**What is being asked**
Each entry should be returned exactly as written, with no pictures carried over.
(Beginning of Data in this exercise)
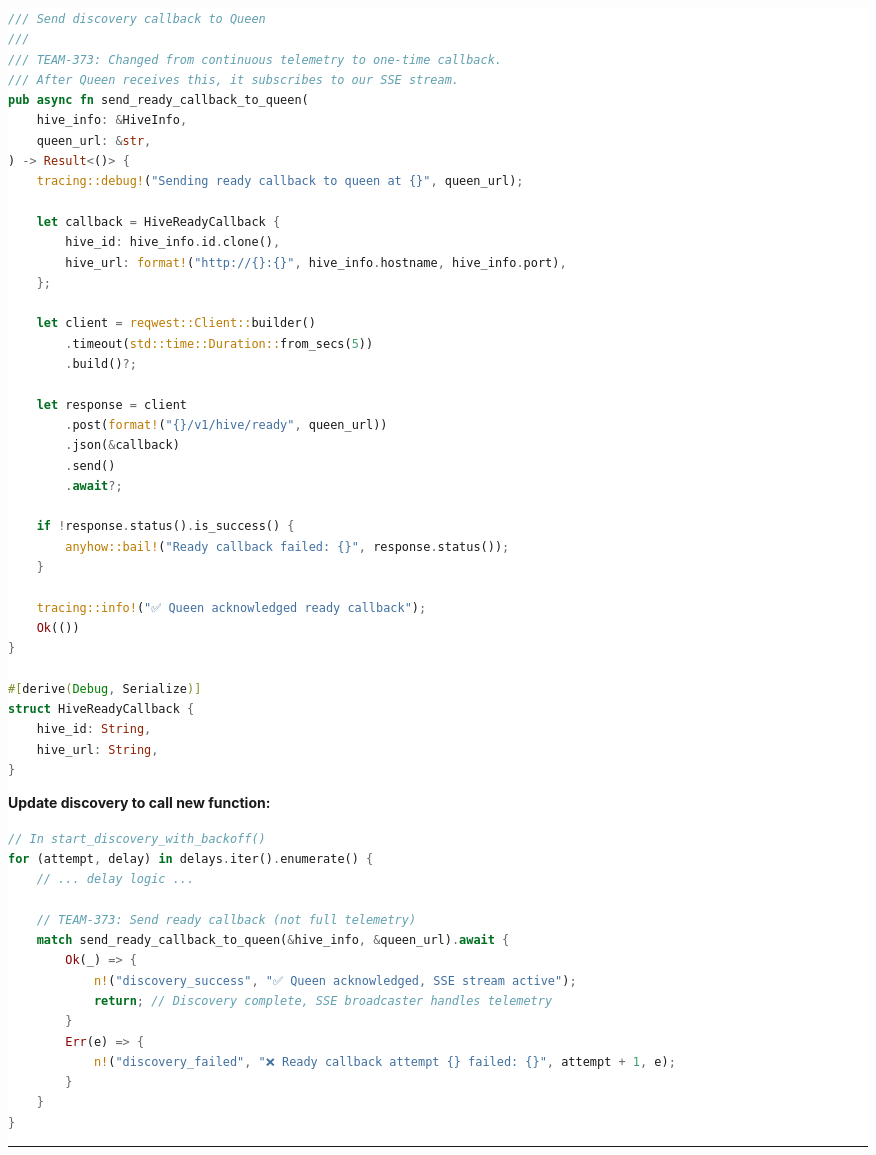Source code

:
 ```rust
/// Send discovery callback to Queen
///
/// TEAM-373: Changed from continuous telemetry to one-time callback.
/// After Queen receives this, it subscribes to our SSE stream.
pub async fn send_ready_callback_to_queen(
    hive_info: &HiveInfo,
    queen_url: &str,
) -> Result<()> {
    tracing::debug!("Sending ready callback to queen at {}", queen_url);
    
    let callback = HiveReadyCallback {
        hive_id: hive_info.id.clone(),
        hive_url: format!("http://{}:{}", hive_info.hostname, hive_info.port),
    };
    
    let client = reqwest::Client::builder()
        .timeout(std::time::Duration::from_secs(5))
        .build()?;
    
    let response = client
        .post(format!("{}/v1/hive/ready", queen_url))
        .json(&callback)
        .send()
        .await?;
    
    if !response.status().is_success() {
        anyhow::bail!("Ready callback failed: {}", response.status());
    }
    
    tracing::info!("✅ Queen acknowledged ready callback");
    Ok(())
}

#[derive(Debug, Serialize)]
struct HiveReadyCallback {
    hive_id: String,
    hive_url: String,
}
```

**Update discovery to call new function:**

```rust
// In start_discovery_with_backoff()
for (attempt, delay) in delays.iter().enumerate() {
    // ... delay logic ...
    
    // TEAM-373: Send ready callback (not full telemetry)
    match send_ready_callback_to_queen(&hive_info, &queen_url).await {
        Ok(_) => {
            n!("discovery_success", "✅ Queen acknowledged, SSE stream active");
            return; // Discovery complete, SSE broadcaster handles telemetry
        }
        Err(e) => {
            n!("discovery_failed", "❌ Ready callback attempt {} failed: {}", attempt + 1, e);
        }
    }
}
```

---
(End of Data in this exercise)
**Written reply**
Source code

:
 ```rust
/// Send discovery callback to Queen
///
/// TEAM-373: Changed from continuous telemetry to one-time callback.
/// After Queen receives this, it subscribes to our SSE stream.
pub async fn send_ready_callback_to_queen(
    hive_info: &HiveInfo,
    queen_url: &str,
) -> Result<()> {
    tracing::debug!("Sending ready callback to queen at {}", queen_url);
    
    let callback = HiveReadyCallback {
        hive_id: hive_info.id.clone(),
        hive_url: format!("http://{}:{}", hive_info.hostname, hive_info.port),
    };
    
    let client = reqwest::Client::builder()
        .timeout(std::time::Duration::from_secs(5))
        .build()?;
    
    let response = client
        .post(format!("{}/v1/hive/ready", queen_url))
        .json(&callback)
        .send()
        .await?;
    
    if !response.status().is_success() {
        anyhow::bail!("Ready callback failed: {}", response.status());
    }
    
    tracing::info!("✅ Queen acknowledged ready callback");
    Ok(())
}

#[derive(Debug, Serialize)]
struct HiveReadyCallback {
    hive_id: String,
    hive_url: String,
}
```

**Update discovery to call new function:**

```rust
// In start_discovery_with_backoff()
for (attempt, delay) in delays.iter().enumerate() {
    // ... delay logic ...
    
    // TEAM-373: Send ready callback (not full telemetry)
    match send_ready_callback_to_queen(&hive_info, &queen_url).await {
        Ok(_) => {
            n!("discovery_success", "✅ Queen acknowledged, SSE stream active");
            return; // Discovery complete, SSE broadcaster handles telemetry
        }
        Err(e) => {
            n!("discovery_failed", "❌ Ready callback attempt {} failed: {}", attempt + 1, e);
        }
    }
}
```

---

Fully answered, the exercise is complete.